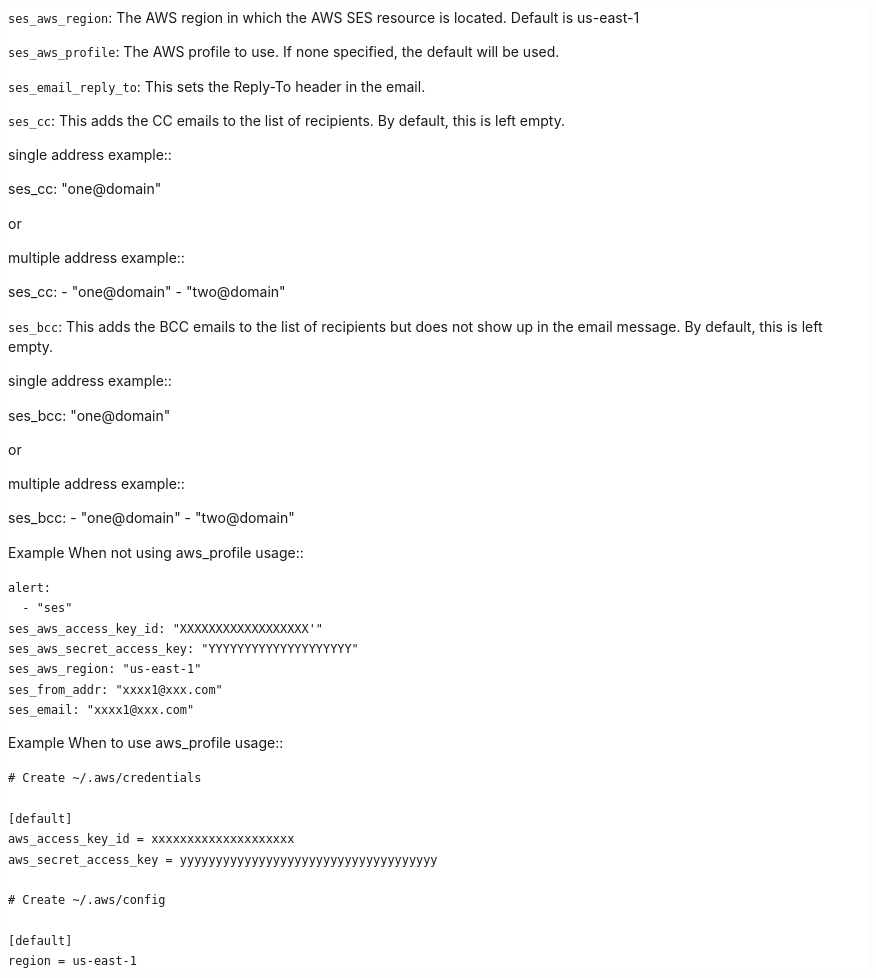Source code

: ``ses_aws_region``: The AWS region in which the AWS SES resource is located. Default is us-east-1

``ses_aws_profile``: The AWS profile to use. If none specified, the default will be used.

``ses_email_reply_to``: This sets the Reply-To header in the email.

``ses_cc``: This adds the CC emails to the list of recipients. By default, this is left empty.

single address example::

  ses_cc: "one@domain"

or

multiple address example::

  ses_cc:
    - "one@domain"
    - "two@domain"

``ses_bcc``: This adds the BCC emails to the list of recipients but does not show up in the email message. By default, this is left empty.

single address example::

  ses_bcc: "one@domain"

or

multiple address example::

  ses_bcc:
    - "one@domain"
    - "two@domain"

Example When not using aws_profile usage::

    alert:
      - "ses"
    ses_aws_access_key_id: "XXXXXXXXXXXXXXXXXX'"
    ses_aws_secret_access_key: "YYYYYYYYYYYYYYYYYYYY"
    ses_aws_region: "us-east-1"
    ses_from_addr: "xxxx1@xxx.com"
    ses_email: "xxxx1@xxx.com"

Example When to use aws_profile usage::

    # Create ~/.aws/credentials

    [default]
    aws_access_key_id = xxxxxxxxxxxxxxxxxxxx
    aws_secret_access_key = yyyyyyyyyyyyyyyyyyyyyyyyyyyyyyyyyyyy

    # Create ~/.aws/config

    [default]
    region = us-east-1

**EXERCISE DIRECTIONS**
Leaving out the images, repeat the listing above exactly.

**TASK ANSWER**
Source code

: ``ses_aws_region``: The AWS region in which the AWS SES resource is located. Default is us-east-1

``ses_aws_profile``: The AWS profile to use. If none specified, the default will be used.

``ses_email_reply_to``: This sets the Reply-To header in the email.

``ses_cc``: This adds the CC emails to the list of recipients. By default, this is left empty.

single address example::

  ses_cc: "one@domain"

or

multiple address example::

  ses_cc:
    - "one@domain"
    - "two@domain"

``ses_bcc``: This adds the BCC emails to the list of recipients but does not show up in the email message. By default, this is left empty.

single address example::

  ses_bcc: "one@domain"

or

multiple address example::

  ses_bcc:
    - "one@domain"
    - "two@domain"

Example When not using aws_profile usage::

    alert:
      - "ses"
    ses_aws_access_key_id: "XXXXXXXXXXXXXXXXXX'"
    ses_aws_secret_access_key: "YYYYYYYYYYYYYYYYYYYY"
    ses_aws_region: "us-east-1"
    ses_from_addr: "xxxx1@xxx.com"
    ses_email: "xxxx1@xxx.com"

Example When to use aws_profile usage::

    # Create ~/.aws/credentials

    [default]
    aws_access_key_id = xxxxxxxxxxxxxxxxxxxx
    aws_secret_access_key = yyyyyyyyyyyyyyyyyyyyyyyyyyyyyyyyyyyy

    # Create ~/.aws/config

    [default]
    region = us-east-1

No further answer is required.